Advanced OCR Output Format Window - HTML
Use this window to control the output format for the HTML file generated by the Kofax Advanced OCR Full Text recognition engine.
Output format
Changing the output format may make other options available. The settings of disabled options are retained, so that if you return to that format, the most recent settings are still used.
You can select an output format from this list:
-
Plain Text (.txt)
-
Rich Text Format (.rtf)
-
HTML (.mht)
-
Microsoft Word (*.doc)
-
Comma-Separated Values (*.csv)
-
Microsoft Excel (*.xls)
-
Microsoft Word 2007 and later (*.docx)
-
Microsoft Excel 2007 and later (*.xlsx)
Page layout
Select the page layout characteristics for exporting to the output format. You can select from the following:
-
Full-Page Layout: Document layout is retained in full.
-
Retain Paragraphs and Fonts: Recognized text is formatted into a single column. Paragraph, fonts and font size are retained.
-
Retain Paragraphs Only: Recognized text is formatted into a single column. Frames are not used. Paragraphs are retained; however, font types and sizes are not retained.
Text Settings
Select the text attributes (Bold, Italic, Underline) to retain when the recognized data is saved to the output file. For example, to retain characters that are bold in the original document, select the Bold setting. Unselected text attributes are ignored.
Suppress line breaks
Select this check box if you want line breaks in the original document to be suppressed (discarded) when the recognized data is saved. If not, the line breaks are retained.

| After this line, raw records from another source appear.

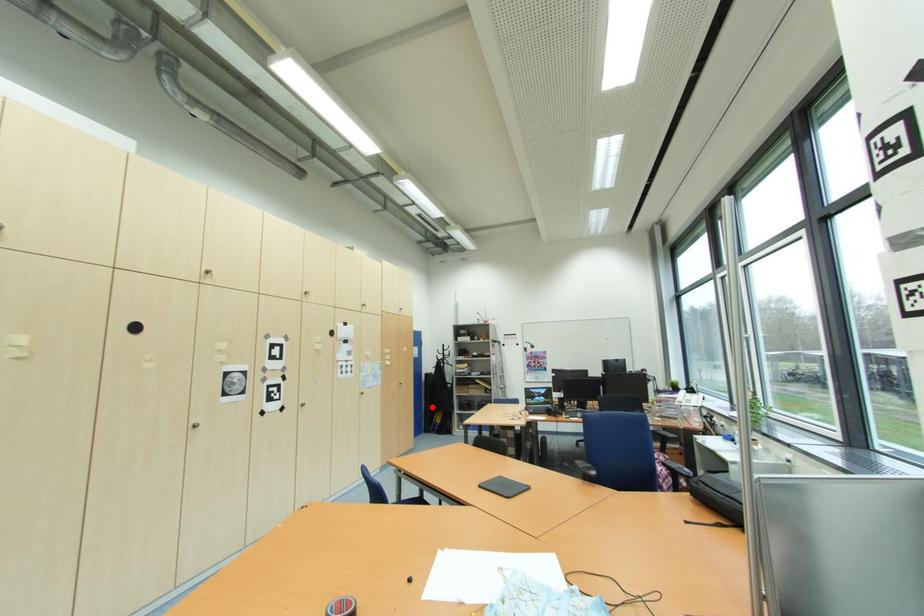
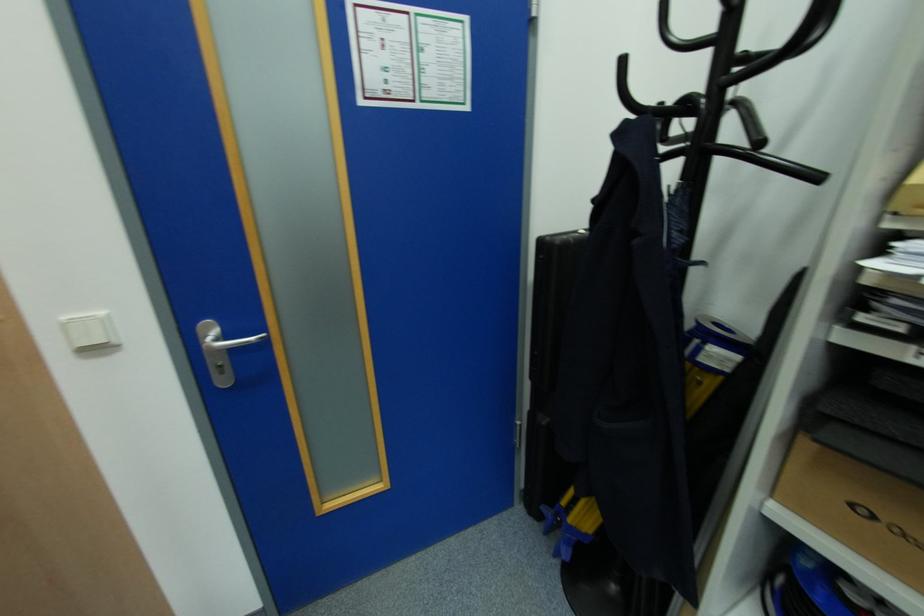
Question: I am providing you with two images of the same scene from different viewpoints. Given a red point in image1, look at the same physical point in image2. Is it:

Choices:
 (A) Closer to the viewpoint
 (B) Farther from the viewpoint

Answer: (A)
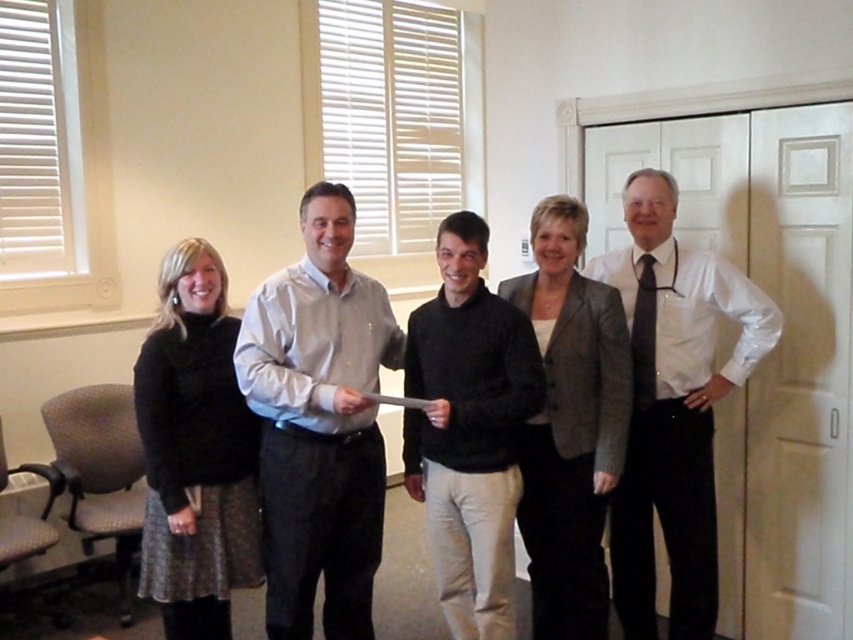
You are an event planner arranging a photo shoot in the room. You need to place a small podium between the white glossy shirt at right and the dark blue silk tie at right. Based on their positions, which object should the podium be closer to?

The podium should be closer to the dark blue silk tie at right because the white glossy shirt at right is further to the viewer than the dark blue silk tie at right, meaning the shirt is closer to the front, and the tie is slightly behind it. Therefore, placing the podium near the tie would maintain a clear path in front of the shirt.

Based on the photo, you are organizing a clothing rack and need to place the black sweater at center and the gray textured blazer at center. The rack has a space that is 12 inches wide. Can both items fit side by side without overlapping?

The black sweater at center and gray textured blazer at center are 11.37 inches apart, so they can fit side by side on the 12 inch wide rack since the total width required is less than the available space.

You are standing in the room and want to take a photo of the white glossy shirt at right. Where should you position yourself to capture it in the frame?

Position yourself facing the right side of the room, as the white glossy shirt at right is located at point (x=676, y=412), which is towards the right side of the frame.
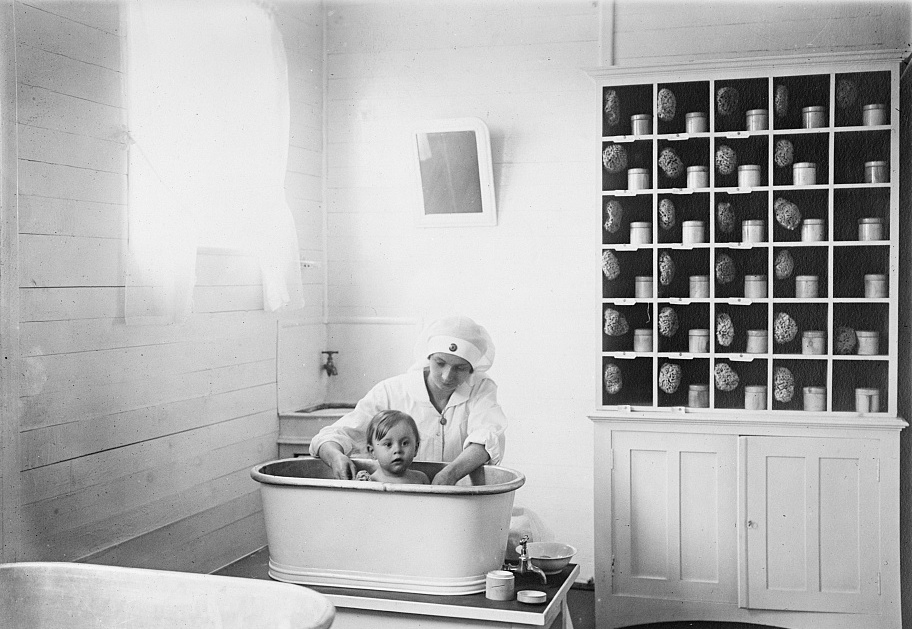
What are the coordinates of `mirror` in the screenshot? It's located at (443, 169).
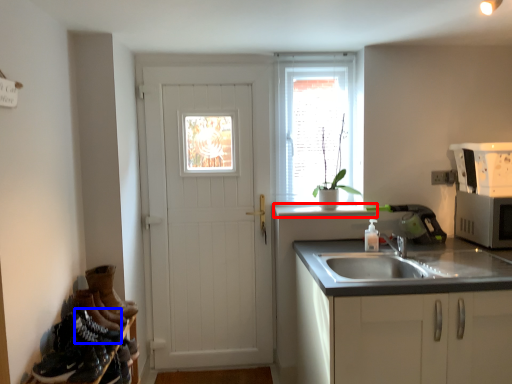
Question: Which object appears farthest to the camera in this image, window sill (highlighted by a red box) or shoe (highlighted by a blue box)?

Choices:
 (A) window sill
 (B) shoe

Answer: (A)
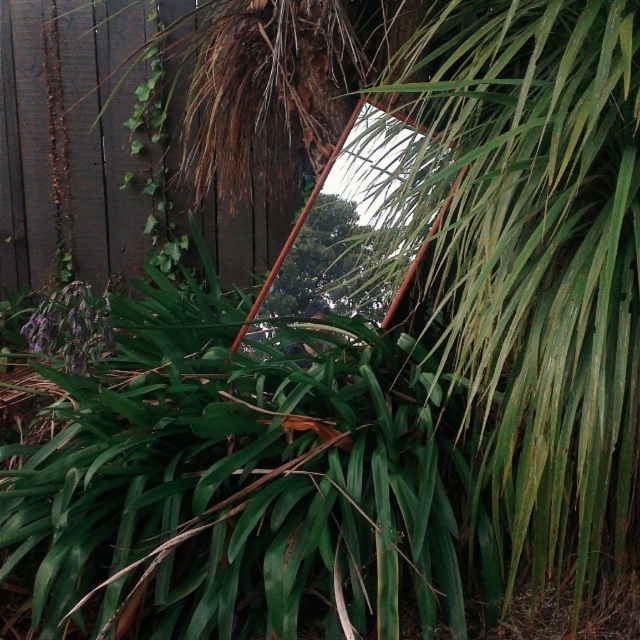
Is green leafy tree at center bigger than purple matte flower at lower left?

Correct, green leafy tree at center is larger in size than purple matte flower at lower left.

Who is positioned more to the right, green leafy tree at center or purple matte flower at lower left?

green leafy tree at center

Locate an element on the screen. This screenshot has width=640, height=640. green leafy tree at center is located at coordinates (326, 268).

The image size is (640, 640). I want to click on green leafy tree at center, so click(326, 268).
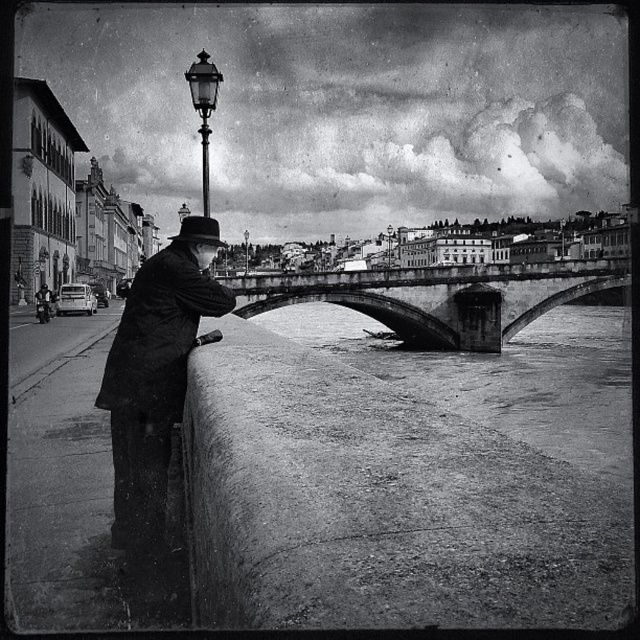
Question: Among these objects, which one is farthest from the camera?

Choices:
 (A) rough concrete river at center
 (B) concrete stone bridge at center
 (C) black felt hat at upper center

Answer: (B)

Question: Can you confirm if rough concrete river at center is positioned below concrete stone bridge at center?

Choices:
 (A) no
 (B) yes

Answer: (B)

Question: Which point appears farthest from the camera in this image?

Choices:
 (A) (193, 67)
 (B) (188, 288)
 (C) (211, 221)

Answer: (A)

Question: Observing the image, what is the correct spatial positioning of concrete stone bridge at center in reference to black felt hat at upper center?

Choices:
 (A) below
 (B) above

Answer: (A)

Question: Is the position of rough concrete river at center more distant than that of dark matte coat at left?

Choices:
 (A) yes
 (B) no

Answer: (A)

Question: Which object is positioned farthest from the rough concrete river at center?

Choices:
 (A) dark matte coat at left
 (B) polished brass streetlamp at upper center

Answer: (A)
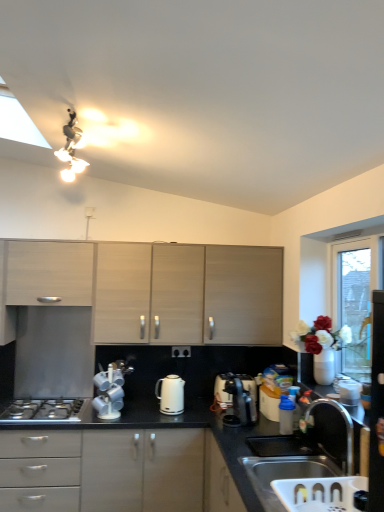
Where is `unoccupied area in front of white glossy electric kettle at center`? unoccupied area in front of white glossy electric kettle at center is located at coordinates (163, 421).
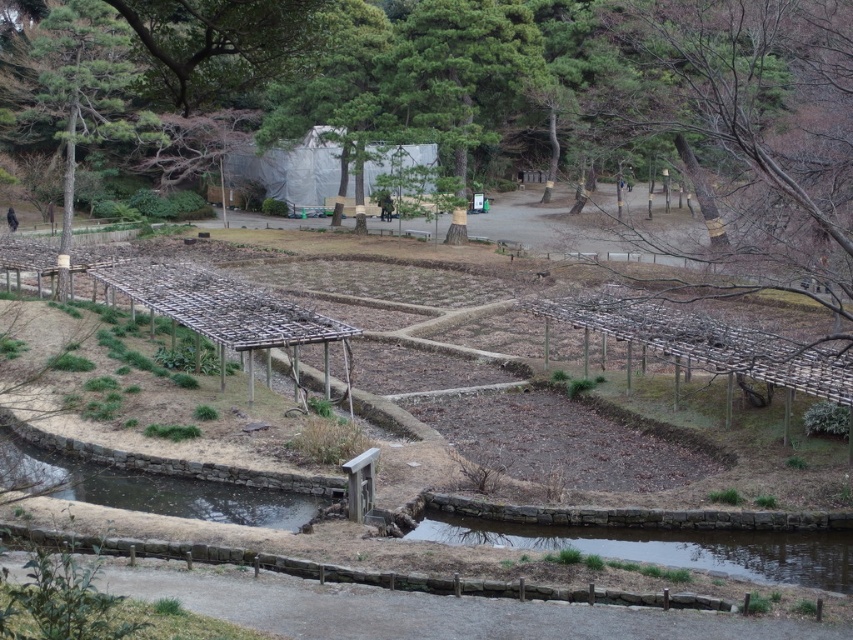
You are standing at the entrance of the garden and want to locate the brown wooden trellis at center. Based on the coordinates provided, in which direction should you walk from your current position to reach it?

The brown wooden trellis at center is located at coordinates point (752, 161). Since the coordinate system is not specified, it is recommended to consult a map or ask for further guidance to determine the exact direction to walk.

From the picture: You are a gardener planning to install a new trellis in the garden. You have a limited space that can only accommodate objects up to the size of the clear water at bottom left. Can the brown wooden trellis at center currently be placed in your available space?

The brown wooden trellis at center is larger in size than the clear water at bottom left, so it cannot be placed in the available space since it exceeds the size limit.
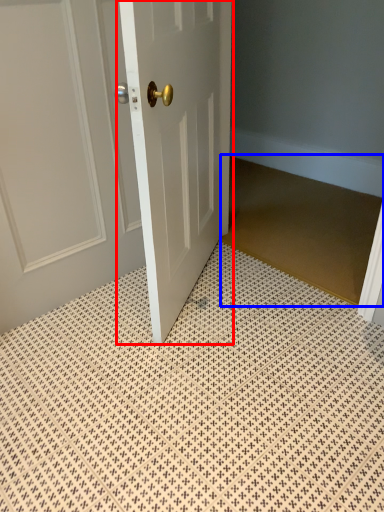
Question: Which object is closer to the camera taking this photo, door (highlighted by a red box) or doormat (highlighted by a blue box)?

Choices:
 (A) door
 (B) doormat

Answer: (A)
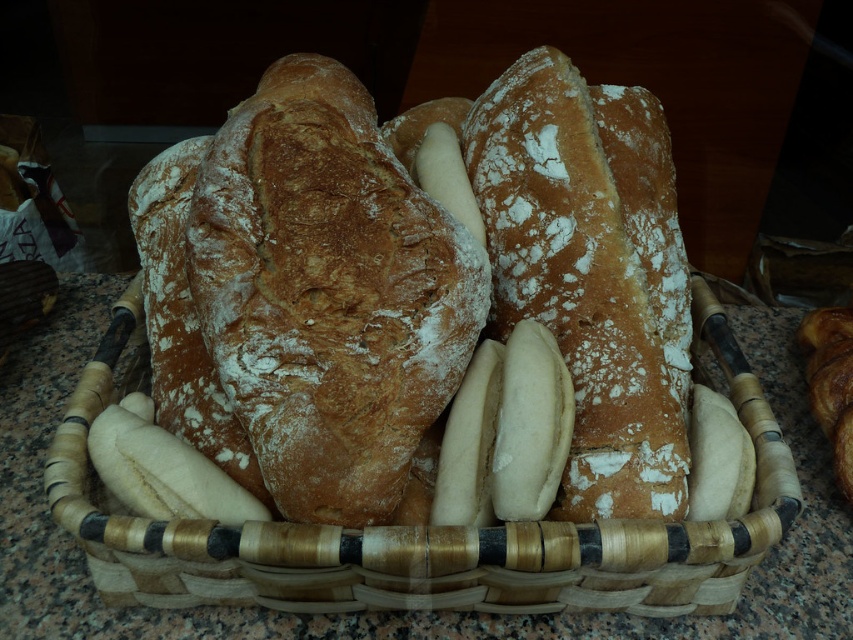
Based on the photo, you are a baker who needs to place a new loaf of bread into the basket without touching the existing bread. The new loaf is 30 centimeters long. Can you fit it between the golden crusty loaf at center and the brown woven basket at center?

The distance between the golden crusty loaf at center and the brown woven basket at center is 27.90 centimeters. Since the new loaf is 30 centimeters long, it cannot fit in the space between them as it is longer than the available space.

You are standing in front of a basket of bread on a kitchen counter. There are two points marked in the image, one at coordinates point (583, 371) and another at point (256, 540). If you were to reach into the basket to touch these points, which point would require your hand to go deeper into the basket?

Point (256, 540) would require your hand to go deeper into the basket because it is closer to the back of the basket compared to point (583, 371), which is closer to the front.

You are a baker who wants to place a new loaf of bread into the basket. The new loaf is the same size as the golden brown crusty loaf at center. Will it fit inside the brown woven basket at center?

The golden brown crusty loaf at center is much taller than the brown woven basket at center, so a new loaf of the same size would not fit inside the basket because it exceeds the basket height.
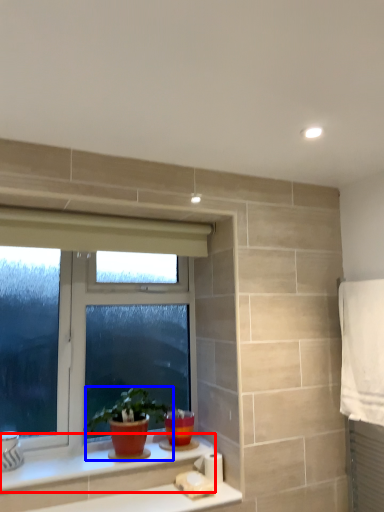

Use page break as page separator
Select this check box when you want page breaks in the original document to be used as page separators when the recognized data is saved. If not, the page breaks are ignored.
Retain text color
Select this check box if you want the color of the text in the original document to be retained when the recognized data is saved. If not, the original color is ignored.
Picture Settings
Use these settings to manage pictures in the output file.
Remove pictures
Select this check box if you want any pictures that belong to a page removed from the output file.
Resolution
Specify the original resolution of the images to be used. You can choose from among the following output resolutions in dots per inch:
-
72
-
96
-
120
-
200
-
240
-
300
-
360
-
400
-
600
Resolution can only be reduced, not increased. For example, if the original image resolution of the scanned page is 200 dpi and the resolution combo box is set to 300, the image resolution on the output file is 200 dpi and not 300 dpi.
JPEG Quality
Set the JPEG quality for color pictures saved in the output file. The quality range is from 1% to 100%, with 100% being the best quality.